Pricing is difficult to get right. For example, early on in Datateer’s history, we tried to keep pricing very simple. This made the buying process easy in some ways. But we realized that we were way overcharging some clients and way undercharging other clients. And our clients felt it as well. This led to too much misalignment. 

What you should look for is how their pricing scales and adjusts to your needs. Factors that impact this and will be unique to your company are data volume, data complexity, number of data sources involved, number of stakeholders or audiences, number of subject areas or departments, and minimum levels of data quality.

You should also try to determine whether they are maximizing their margins around hourly consulting rates or projects–a bad sign, indicating they are actually a staffing or consulting company. 

You can learn more about general data analytics consultant pricing at How Much Do Data Analytics Services Cost?

Common Concerns with Managed Analytics

Common Concerns with Managed Analytics

“Data Is a Core Competency, We Shouldn’t Outsource It”

Although a company’s data is proprietary–and can provide immense value if used well–the data operations are not.
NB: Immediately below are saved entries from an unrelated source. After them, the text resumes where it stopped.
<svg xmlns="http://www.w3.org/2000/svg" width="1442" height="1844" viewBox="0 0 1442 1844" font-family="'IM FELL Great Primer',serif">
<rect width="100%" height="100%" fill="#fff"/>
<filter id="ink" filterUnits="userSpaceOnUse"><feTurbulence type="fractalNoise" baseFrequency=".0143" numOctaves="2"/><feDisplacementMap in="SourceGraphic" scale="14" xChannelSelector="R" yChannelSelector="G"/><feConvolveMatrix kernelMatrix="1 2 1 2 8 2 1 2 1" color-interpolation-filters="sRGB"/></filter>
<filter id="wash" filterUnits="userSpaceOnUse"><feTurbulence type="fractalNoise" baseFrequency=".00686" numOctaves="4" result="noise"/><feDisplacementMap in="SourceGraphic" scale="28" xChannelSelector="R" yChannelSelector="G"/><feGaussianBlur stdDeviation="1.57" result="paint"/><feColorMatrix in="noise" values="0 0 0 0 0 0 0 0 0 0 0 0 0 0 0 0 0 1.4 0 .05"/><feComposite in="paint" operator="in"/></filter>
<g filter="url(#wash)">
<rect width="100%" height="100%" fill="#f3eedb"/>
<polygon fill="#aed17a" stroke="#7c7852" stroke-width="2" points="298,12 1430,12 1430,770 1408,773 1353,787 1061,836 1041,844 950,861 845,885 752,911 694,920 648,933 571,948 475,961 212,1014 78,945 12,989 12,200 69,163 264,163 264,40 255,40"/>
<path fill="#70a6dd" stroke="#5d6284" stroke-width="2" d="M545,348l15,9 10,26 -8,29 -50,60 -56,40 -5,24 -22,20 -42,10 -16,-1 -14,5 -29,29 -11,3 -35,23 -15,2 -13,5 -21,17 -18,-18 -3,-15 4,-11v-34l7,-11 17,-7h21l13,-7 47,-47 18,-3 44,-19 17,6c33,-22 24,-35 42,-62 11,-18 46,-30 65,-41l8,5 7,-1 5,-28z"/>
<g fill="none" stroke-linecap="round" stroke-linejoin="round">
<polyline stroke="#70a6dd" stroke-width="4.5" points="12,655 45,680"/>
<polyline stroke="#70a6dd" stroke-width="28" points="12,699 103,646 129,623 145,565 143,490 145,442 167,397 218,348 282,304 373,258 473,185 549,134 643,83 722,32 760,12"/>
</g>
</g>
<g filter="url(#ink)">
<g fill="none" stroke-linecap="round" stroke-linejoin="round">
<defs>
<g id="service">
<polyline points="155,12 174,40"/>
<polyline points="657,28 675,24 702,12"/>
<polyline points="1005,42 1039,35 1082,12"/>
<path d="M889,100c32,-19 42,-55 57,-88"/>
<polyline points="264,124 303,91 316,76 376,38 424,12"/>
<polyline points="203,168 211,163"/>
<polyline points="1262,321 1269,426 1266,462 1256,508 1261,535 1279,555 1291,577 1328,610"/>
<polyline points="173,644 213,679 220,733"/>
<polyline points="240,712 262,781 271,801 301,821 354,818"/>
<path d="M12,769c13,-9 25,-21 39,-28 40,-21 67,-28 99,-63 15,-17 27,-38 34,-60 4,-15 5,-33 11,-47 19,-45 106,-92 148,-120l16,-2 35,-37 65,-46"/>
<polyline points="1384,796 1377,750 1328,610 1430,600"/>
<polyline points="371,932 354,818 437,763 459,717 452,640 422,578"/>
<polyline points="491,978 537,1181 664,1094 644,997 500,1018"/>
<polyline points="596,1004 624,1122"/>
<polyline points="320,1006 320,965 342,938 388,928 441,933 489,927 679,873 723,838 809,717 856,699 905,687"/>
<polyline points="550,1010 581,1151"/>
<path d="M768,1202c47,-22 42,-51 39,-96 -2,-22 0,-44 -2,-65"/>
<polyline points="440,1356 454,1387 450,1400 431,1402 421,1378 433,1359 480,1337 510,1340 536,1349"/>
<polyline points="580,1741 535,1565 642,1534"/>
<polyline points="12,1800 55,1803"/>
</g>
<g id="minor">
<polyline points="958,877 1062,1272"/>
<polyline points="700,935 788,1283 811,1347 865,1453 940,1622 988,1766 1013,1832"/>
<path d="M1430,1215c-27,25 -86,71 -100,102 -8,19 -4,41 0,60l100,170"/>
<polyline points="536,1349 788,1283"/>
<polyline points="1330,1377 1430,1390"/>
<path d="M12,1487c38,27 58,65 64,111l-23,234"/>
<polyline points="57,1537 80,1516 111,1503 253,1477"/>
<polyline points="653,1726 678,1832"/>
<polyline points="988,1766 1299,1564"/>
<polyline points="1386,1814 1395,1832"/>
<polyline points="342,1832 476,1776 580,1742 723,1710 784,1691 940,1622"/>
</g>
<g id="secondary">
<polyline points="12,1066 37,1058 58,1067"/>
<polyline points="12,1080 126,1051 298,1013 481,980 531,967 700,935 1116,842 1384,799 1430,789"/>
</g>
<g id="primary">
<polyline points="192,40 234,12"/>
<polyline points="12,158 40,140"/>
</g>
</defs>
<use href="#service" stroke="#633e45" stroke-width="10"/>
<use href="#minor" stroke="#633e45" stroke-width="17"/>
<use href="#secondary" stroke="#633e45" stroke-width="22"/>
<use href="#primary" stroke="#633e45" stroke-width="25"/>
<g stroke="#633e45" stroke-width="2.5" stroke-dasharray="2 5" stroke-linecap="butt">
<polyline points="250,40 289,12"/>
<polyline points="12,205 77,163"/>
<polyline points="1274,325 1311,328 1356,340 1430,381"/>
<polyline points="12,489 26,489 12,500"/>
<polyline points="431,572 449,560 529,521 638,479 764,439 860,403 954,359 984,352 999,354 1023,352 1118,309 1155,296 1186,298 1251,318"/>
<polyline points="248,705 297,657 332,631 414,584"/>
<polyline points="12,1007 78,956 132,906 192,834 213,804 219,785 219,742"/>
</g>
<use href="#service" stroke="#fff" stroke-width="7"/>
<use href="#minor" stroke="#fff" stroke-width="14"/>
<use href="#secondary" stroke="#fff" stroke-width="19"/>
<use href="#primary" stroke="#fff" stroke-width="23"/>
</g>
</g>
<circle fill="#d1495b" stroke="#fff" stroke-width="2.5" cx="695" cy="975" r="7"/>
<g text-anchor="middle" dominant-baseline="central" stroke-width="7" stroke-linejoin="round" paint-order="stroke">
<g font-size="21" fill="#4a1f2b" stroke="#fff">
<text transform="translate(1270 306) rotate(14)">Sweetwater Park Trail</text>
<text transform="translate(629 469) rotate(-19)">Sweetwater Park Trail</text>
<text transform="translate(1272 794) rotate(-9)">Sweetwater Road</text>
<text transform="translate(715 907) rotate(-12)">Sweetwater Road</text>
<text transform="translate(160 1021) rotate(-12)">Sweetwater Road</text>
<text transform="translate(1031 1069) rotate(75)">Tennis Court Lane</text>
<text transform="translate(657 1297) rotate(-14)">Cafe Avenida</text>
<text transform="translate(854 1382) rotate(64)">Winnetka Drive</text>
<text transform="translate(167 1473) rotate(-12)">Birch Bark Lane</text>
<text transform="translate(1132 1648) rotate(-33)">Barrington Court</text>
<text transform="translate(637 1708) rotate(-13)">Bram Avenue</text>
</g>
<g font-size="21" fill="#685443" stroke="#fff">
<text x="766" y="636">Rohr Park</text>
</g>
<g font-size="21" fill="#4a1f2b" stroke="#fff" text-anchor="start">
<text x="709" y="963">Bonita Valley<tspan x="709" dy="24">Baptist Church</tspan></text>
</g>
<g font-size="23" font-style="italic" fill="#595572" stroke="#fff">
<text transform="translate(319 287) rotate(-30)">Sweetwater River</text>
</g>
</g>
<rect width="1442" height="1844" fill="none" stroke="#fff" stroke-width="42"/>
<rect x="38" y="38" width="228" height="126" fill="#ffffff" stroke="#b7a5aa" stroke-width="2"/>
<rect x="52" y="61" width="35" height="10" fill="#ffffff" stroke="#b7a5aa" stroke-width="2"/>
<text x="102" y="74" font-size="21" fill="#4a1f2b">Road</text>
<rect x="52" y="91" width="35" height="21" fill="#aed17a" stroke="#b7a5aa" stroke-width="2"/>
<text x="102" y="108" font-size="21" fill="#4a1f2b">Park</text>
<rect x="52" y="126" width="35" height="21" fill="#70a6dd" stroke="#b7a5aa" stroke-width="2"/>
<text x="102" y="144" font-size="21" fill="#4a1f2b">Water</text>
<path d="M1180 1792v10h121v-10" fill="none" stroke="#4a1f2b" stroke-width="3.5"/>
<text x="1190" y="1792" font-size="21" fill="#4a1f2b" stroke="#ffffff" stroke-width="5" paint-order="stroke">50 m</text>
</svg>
Good data infrastructure and successful data operations look strikingly similar across organizations. 

“Outsourcing Is Too Expensive”

Small and mid-sized companies can get all the benefits of a full team and platform for less than the cost of hiring a single full-time employee. 

“Outsourcing Is Too Complicated”

Hiring, paying, and managing a team of experts–as well as building out data infrastructure and processes–requires much effort and risk. A well-defined managed services agreement allows the complexity to be handled by the service provider, behind a simple interface of how the companies can interact with each other.

Summary

Managed analytics services provide a comprehensive solution for businesses looking to leverage data without the complexities of building and maintaining their own analytics infrastructure. These services offer expert teams, proven processes, and scalable platforms, allowing companies to focus on deriving meaningful insights from their data. 

By handling data asset management, informed decision-making, and operational improvements, managed analytics helps businesses realize the full potential of their data, ensuring cost-effectiveness and strategic agility.

This approach is particularly beneficial for organizations seeking to balance budget constraints with the need for advanced data analysis capabilities.